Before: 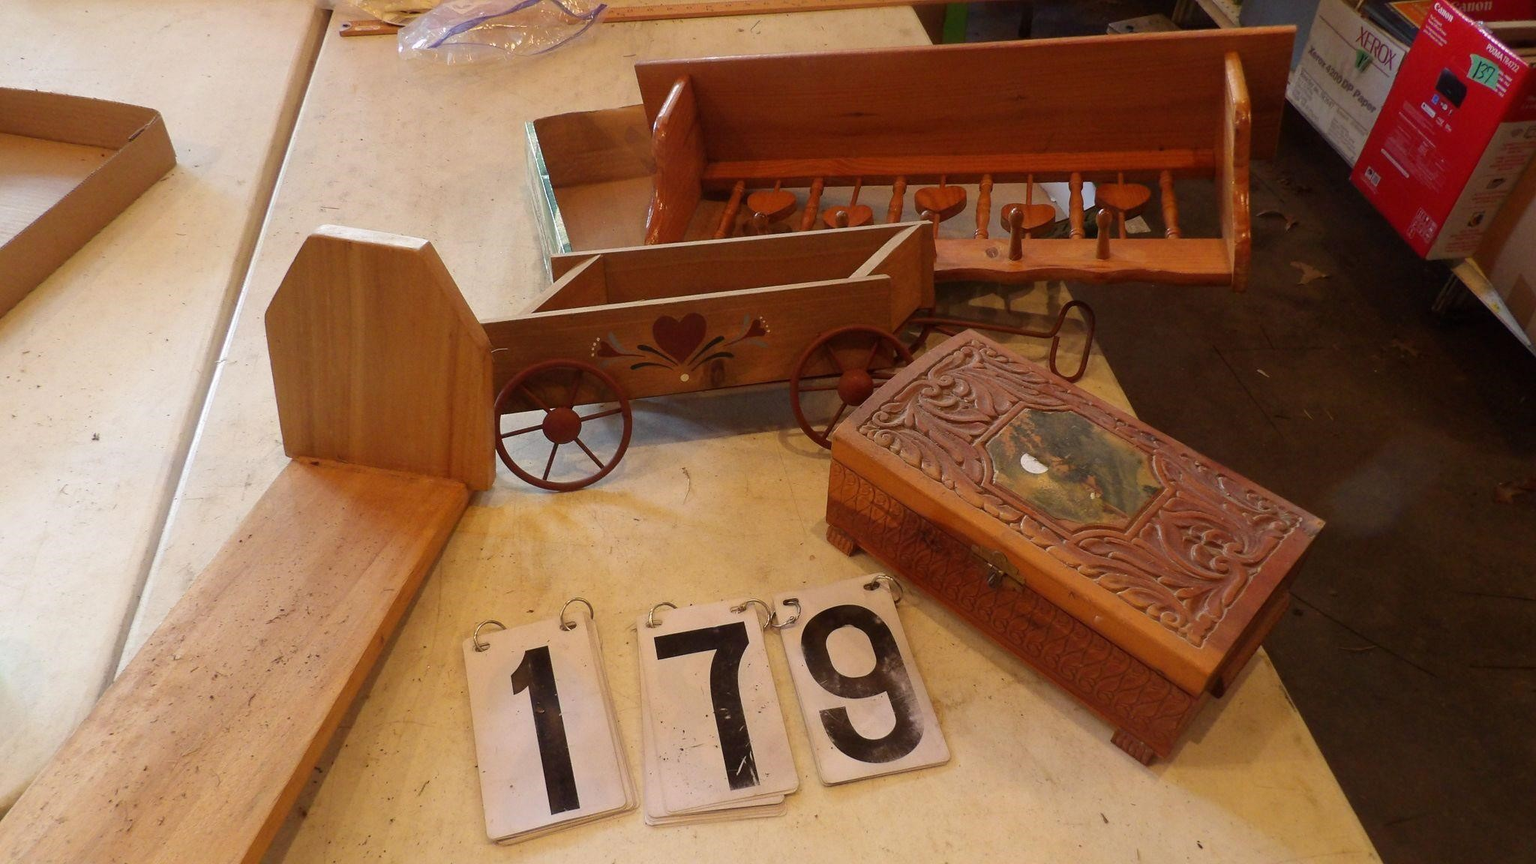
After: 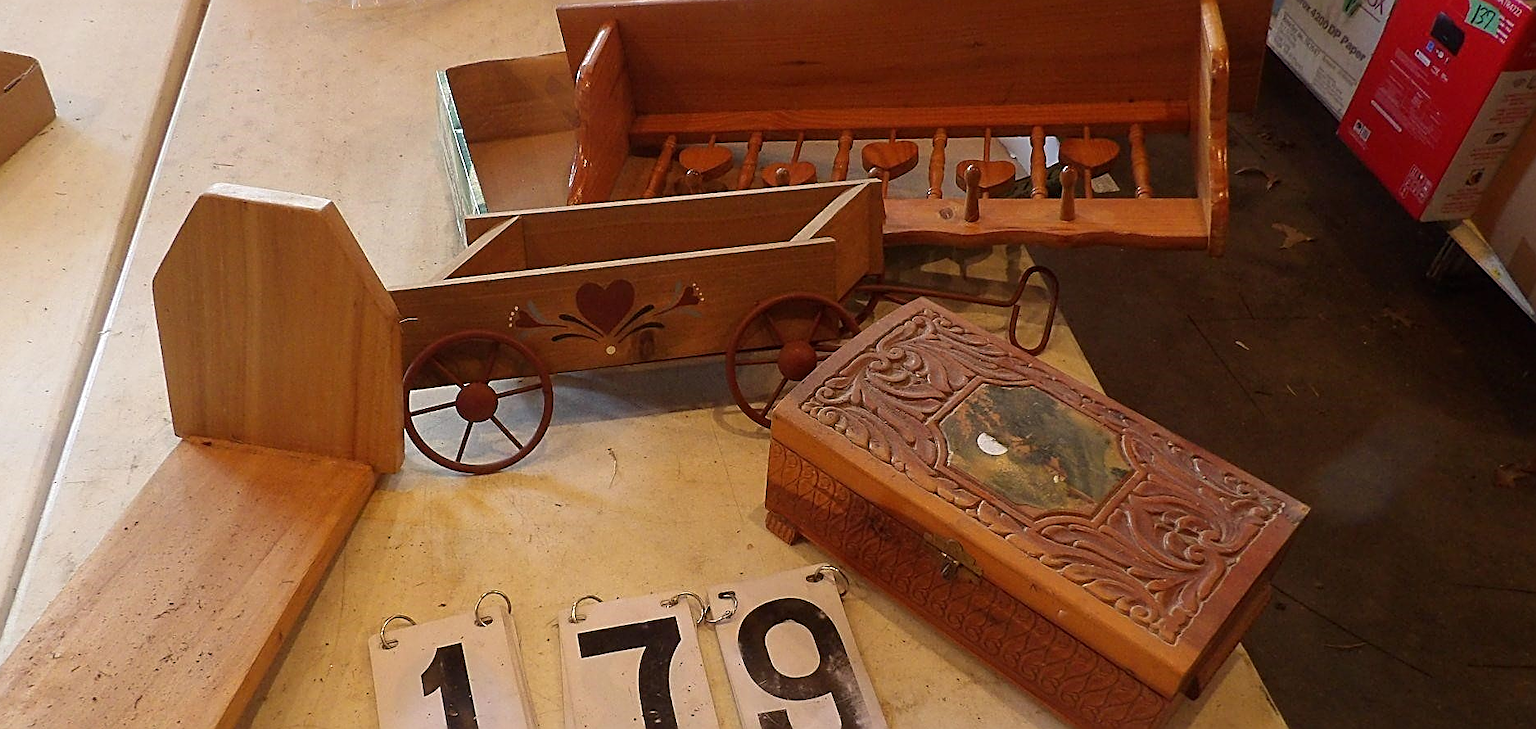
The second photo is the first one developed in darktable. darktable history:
sharpen: amount 1
crop: left 8.155%, top 6.611%, bottom 15.385%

(STATED PROBLEM) Please format every line of the records above as a JSON list of strings, one string per line with blank lines omitted, and leave the pictures out.

(EXERCISE OUTPUT)
[
  "Before: ",
  "After: ",
  "The second photo is the first one developed in darktable. darktable history:",
  "sharpen: amount 1",
  "crop: left 8.155%, top 6.611%, bottom 15.385%"
]